On 17 August 1947, after just three days of independence in Pakistan, Muhammad Abdullah Quereshi, a politician, published an article in an Urdu newspaper titled "A Need to Change and Amend the History Curriculum". In it, Quereshi suggested that, during the colonial period, the history of Muslims in Southasia had been distorted by both the British and the Hindus of India, with the motive of diminishing their achievements. Therefore, Quereshi argued, the current context offered an opportunity to correct historical facts, and to rewrite the past in a way that highlighted the contributions that had been made by Muslims to the world. He also expressed his satisfaction that the government of Punjab province had already set up a committee to design history courses. Thus, from the very beginning of the country's creation, history has been used as a tool to formulate and propagate the ideology of Pakistan – a process that was, of course, in the interests of the country's ruling classes.
At its birth, Pakistan, with an emerging society, inherited three elements as part of the Indian Muslim ideological legacy. Foremost amongst these was the poetry of Altaf Hussain Hali and Muhammad Iqbal, structured around an illusion of a supposedly glorious past; this enthralled readers, and gave birth to revivalist movements of all hues. Second, having developed something of an inferiority complex and a sense of insecurity, Muslims of the Subcontinent adopted an anti-Hindu attitude – one that was, by default, also anti-democratic. Third, the leadership in Pakistan quickly turned to dealing with all political issues in a sentimental rather than rational manner.
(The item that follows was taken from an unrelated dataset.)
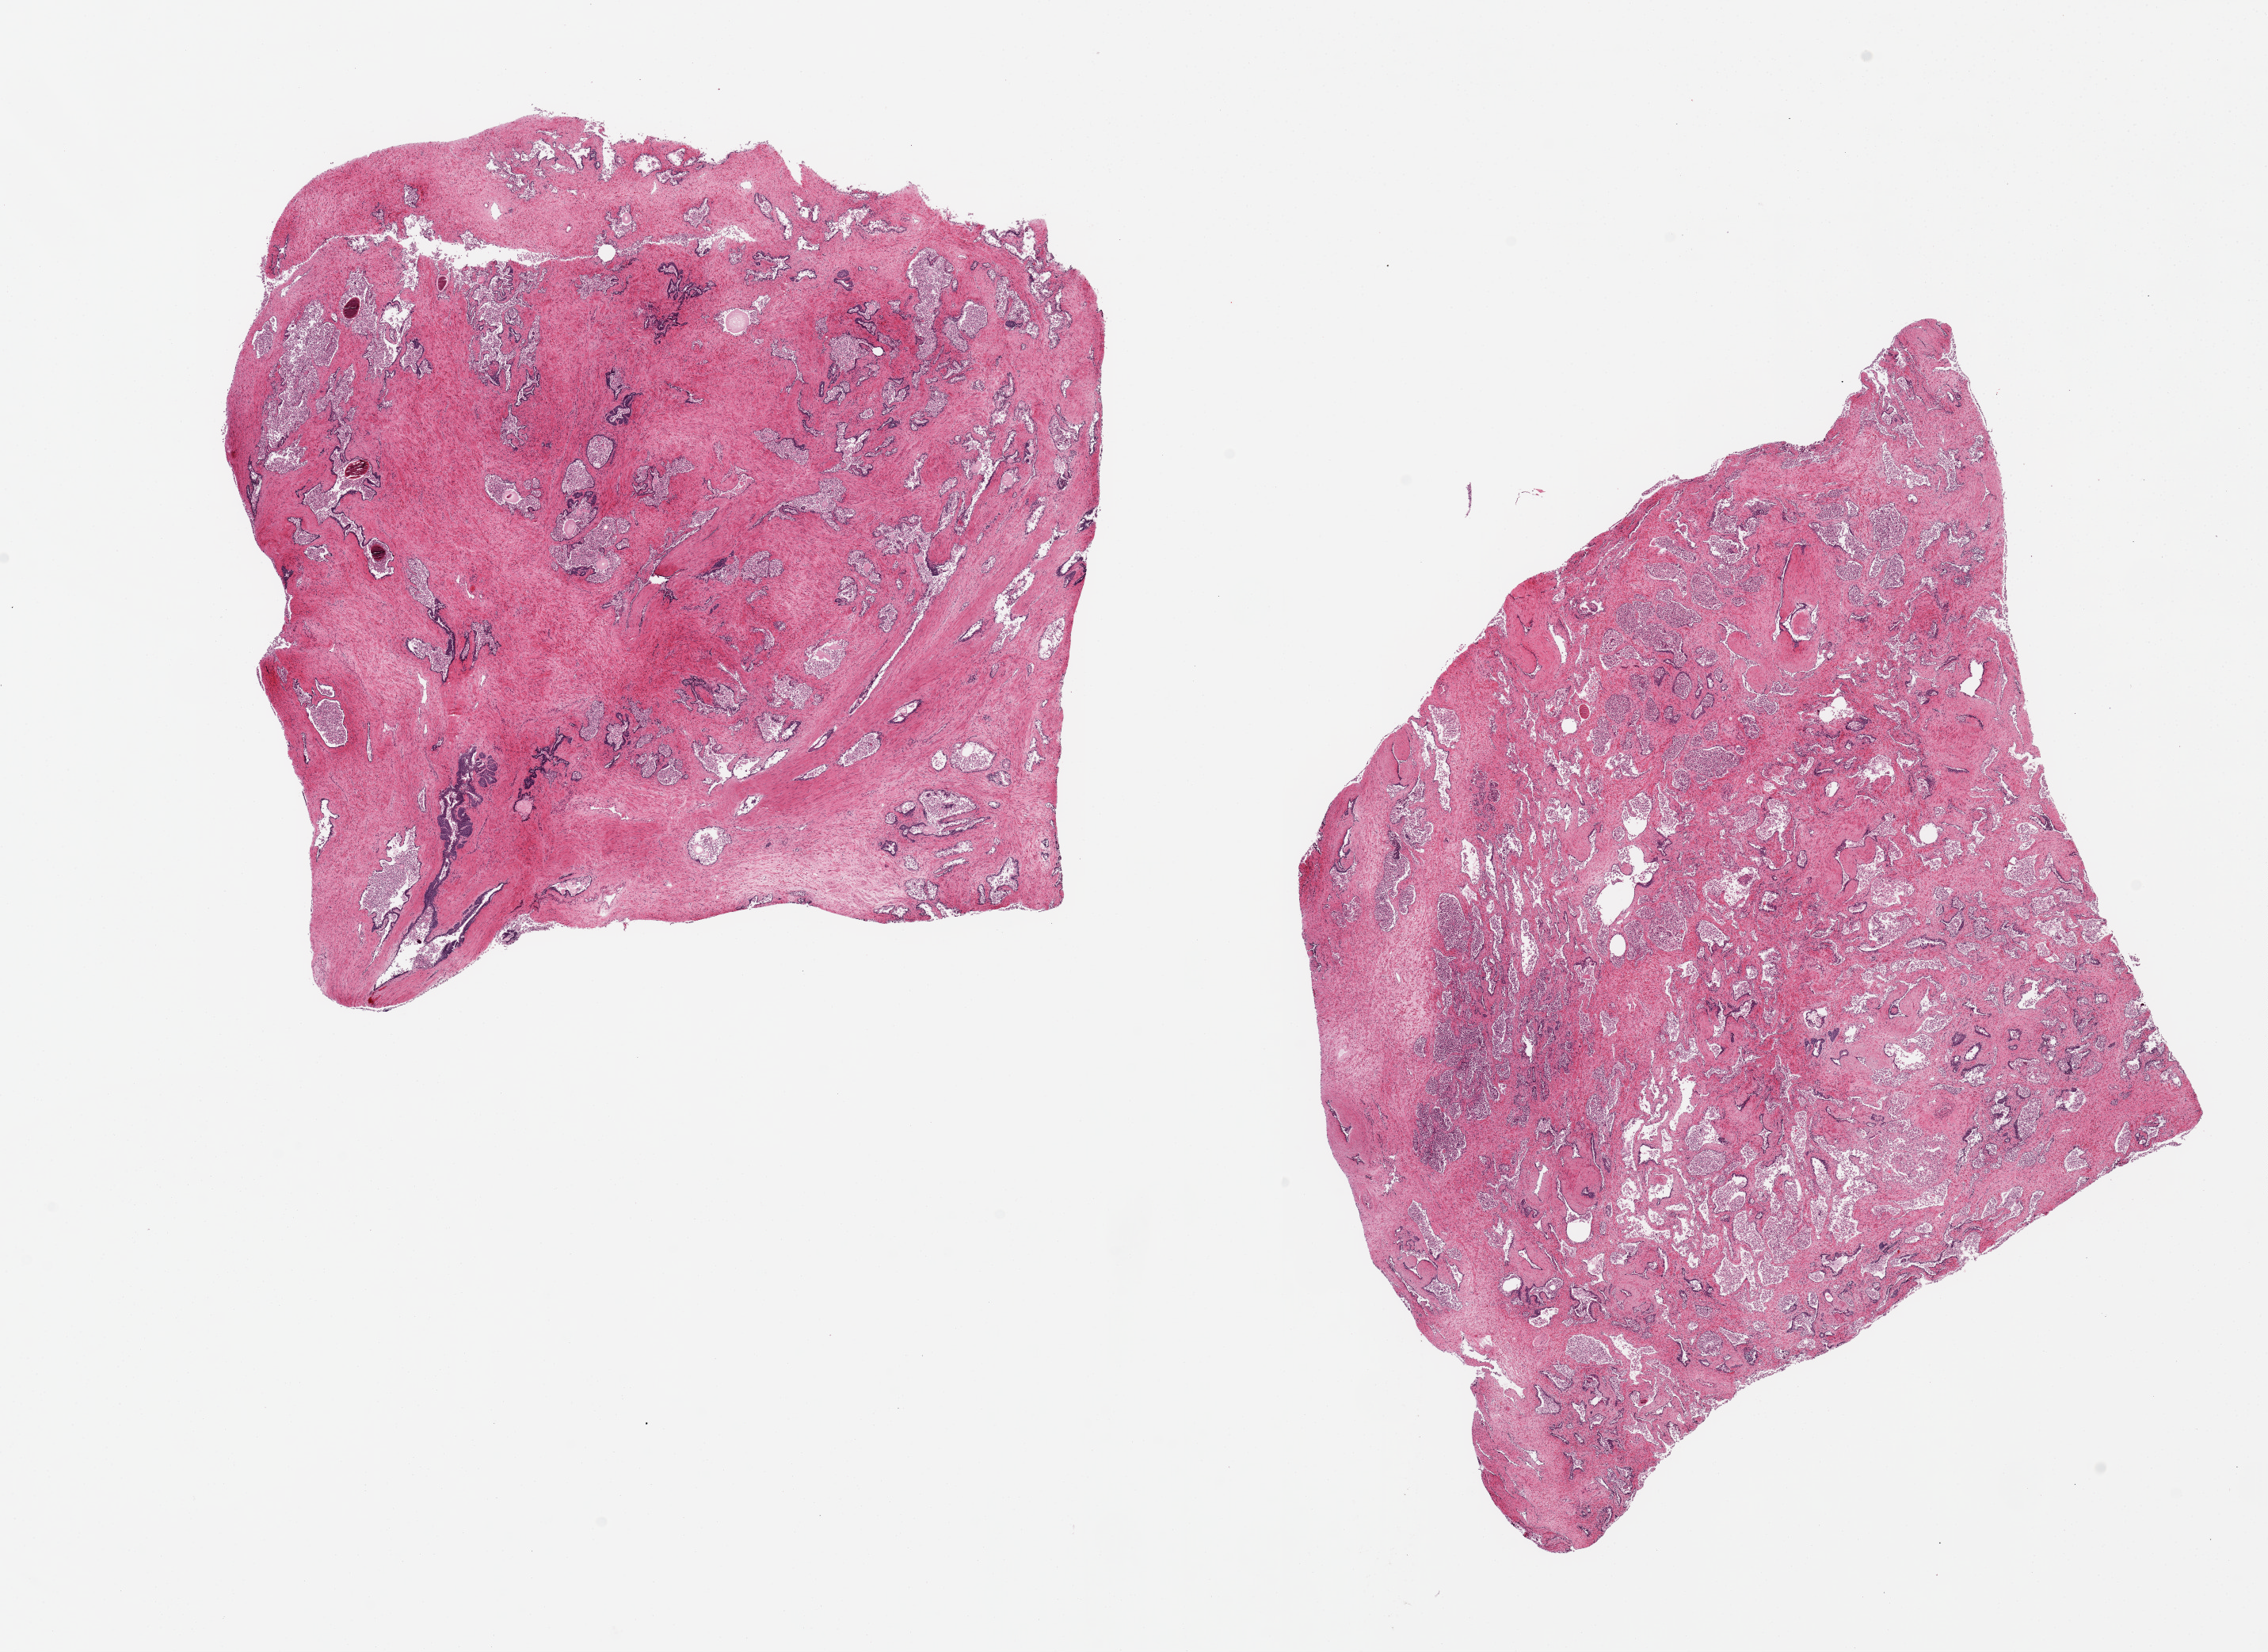
Digitized hematoxylin and eosin (H&E)-stained section — a low-resolution overview of the entire scanned area, about 22.6 x 16.5 mm. PAXgene-fixed, paraffin-embedded tissue. Sampled site (target tissue): prostate. Tissue donor sample. Male donor.
* pathologist's review note for this sample: 2 pieces 9x9 & 9x8mm; glands badly autolyzed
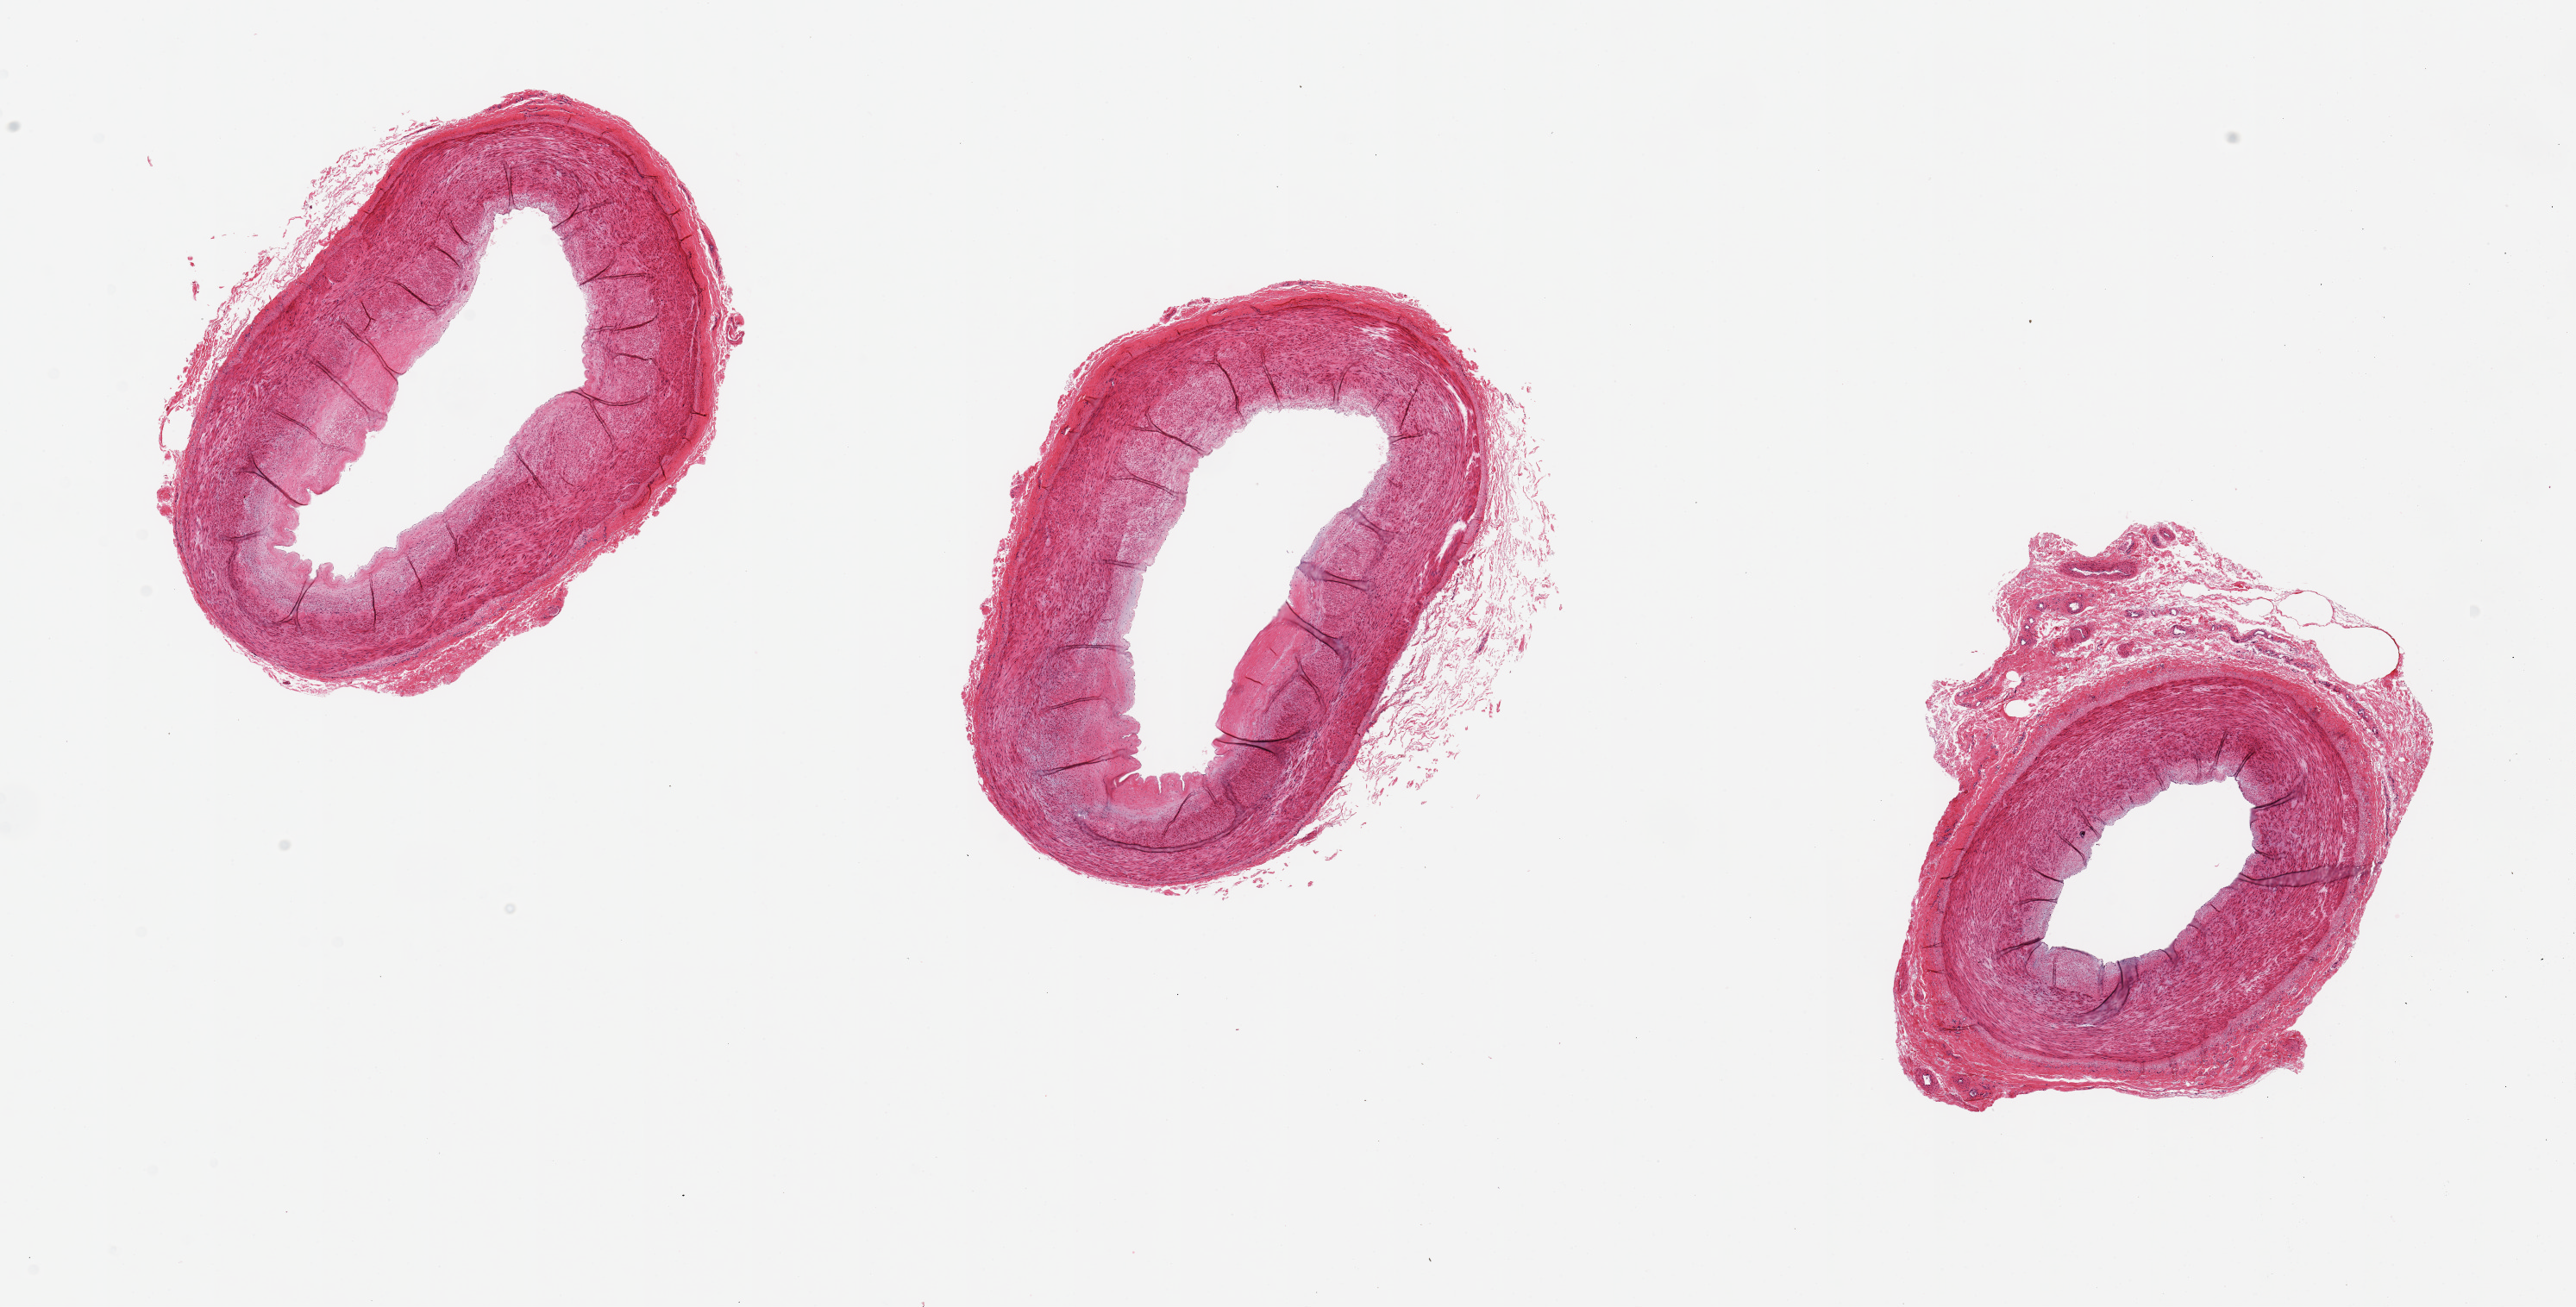
Digitized hematoxylin and eosin (H&E)-stained section, shown as a low-resolution overview of the whole scanned area (about 23.6 x 12.0 mm, slide scanned at 20x). PAXgene-fixed paraffin-embedded (PFPE) section. Sampled site (target tissue): tibial artery. Tissue donor sample.
- reviewer comment on this tissue sample: 3 pieces, up to 6x5mm; up to imm adherent fat, generally clean good specimens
When the demand for the creation of Pakistan was first put forward, it quickly shaped itself into a claim for a separate homeland for Muslims, where they could live according to their beliefs. Consequently, separation rather than integration became the core of the Pakistan Movement. Today, 61 years after Independence, when Pakistanis look back at their own history these elements can still be found in the country's body politic.
After the creation of Pakistan, the new nation state faced a number of political, social, economic and cultural crises. The country survived, however, and eventually took a course that was supposed to help in determining its identity. Playing a notably important role in the shaping of this identity, and in determining its destiny, was a question that formed the core of a very particular national ideology: How to carve out an identity separate from India. If India was secular, then Pakistan had to be Islamic, if for no other reason than to justify Partition.